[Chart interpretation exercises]
___
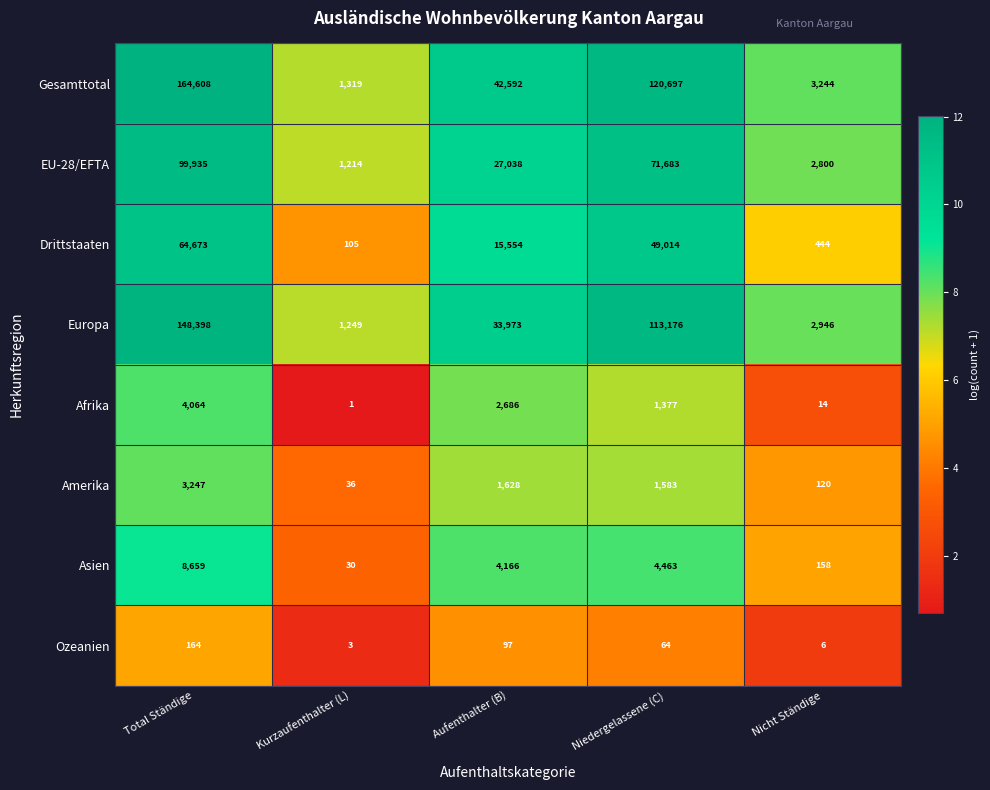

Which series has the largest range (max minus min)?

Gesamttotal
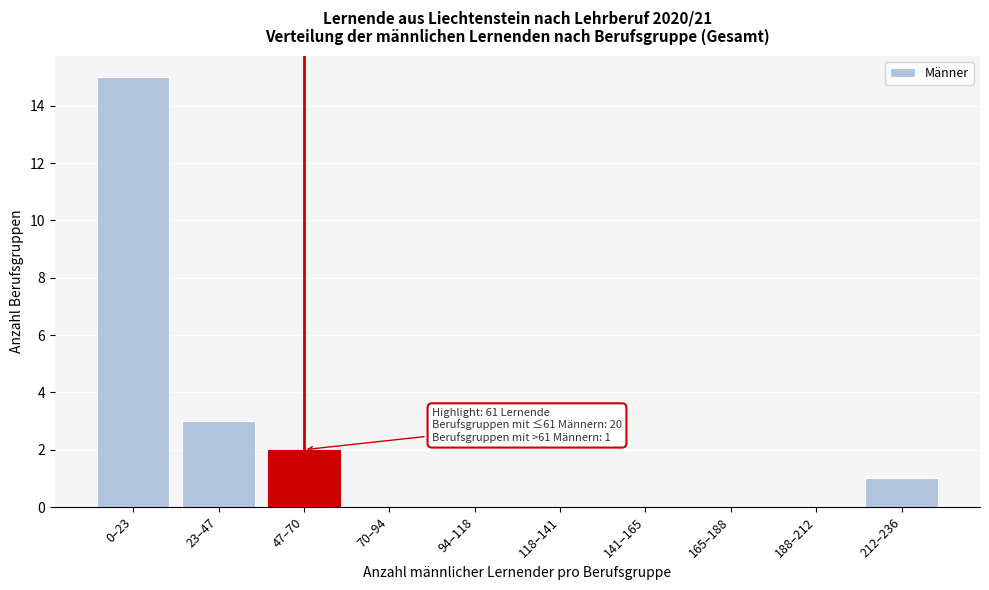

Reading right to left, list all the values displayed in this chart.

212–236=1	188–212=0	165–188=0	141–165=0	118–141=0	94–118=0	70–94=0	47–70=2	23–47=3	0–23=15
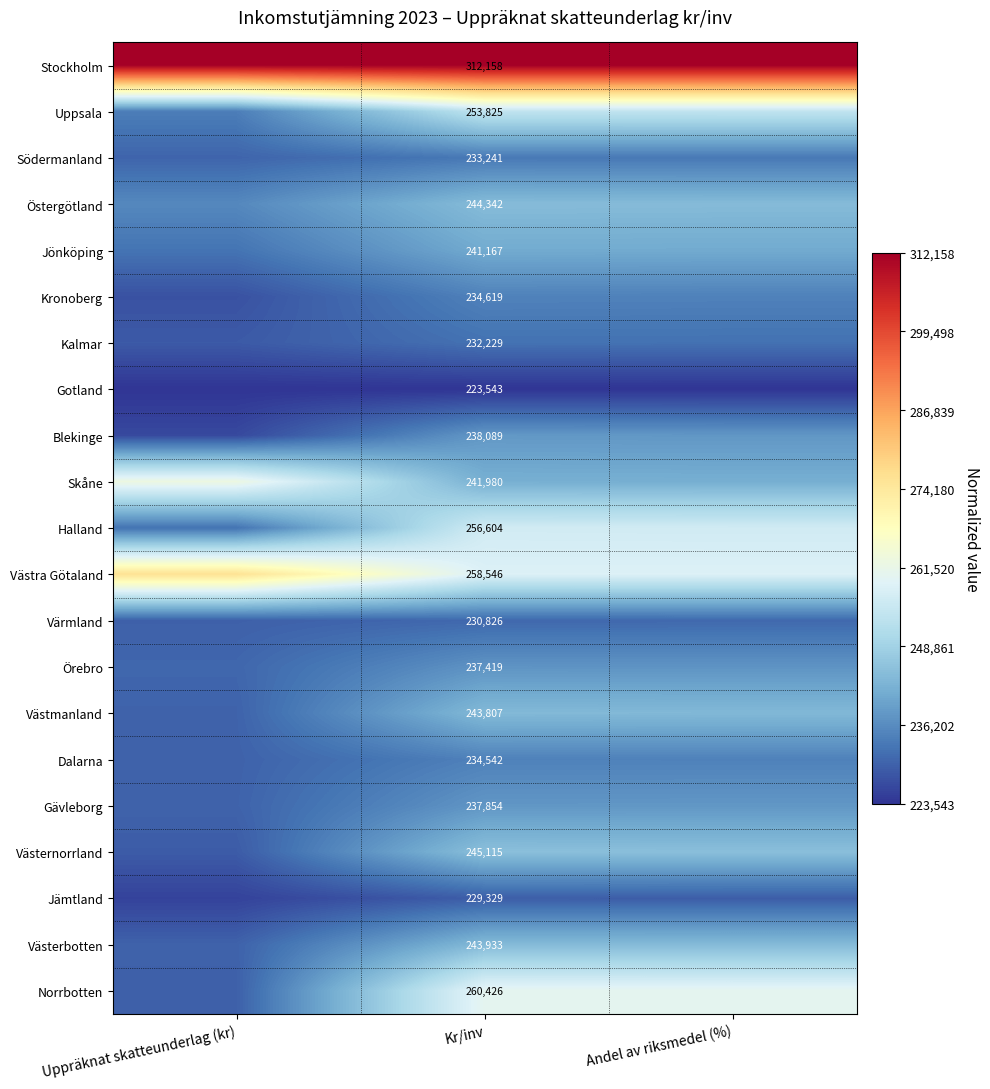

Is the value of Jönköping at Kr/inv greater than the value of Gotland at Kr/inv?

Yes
___
[What you need to do] Copy each of the items above word for word, leaving out the pictures.

[Written answer]
Which series has the largest range (max minus min)?

Gesamttotal

Reading right to left, list all the values displayed in this chart.

212–236=1	188–212=0	165–188=0	141–165=0	118–141=0	94–118=0	70–94=0	47–70=2	23–47=3	0–23=15

Is the value of Jönköping at Kr/inv greater than the value of Gotland at Kr/inv?

Yes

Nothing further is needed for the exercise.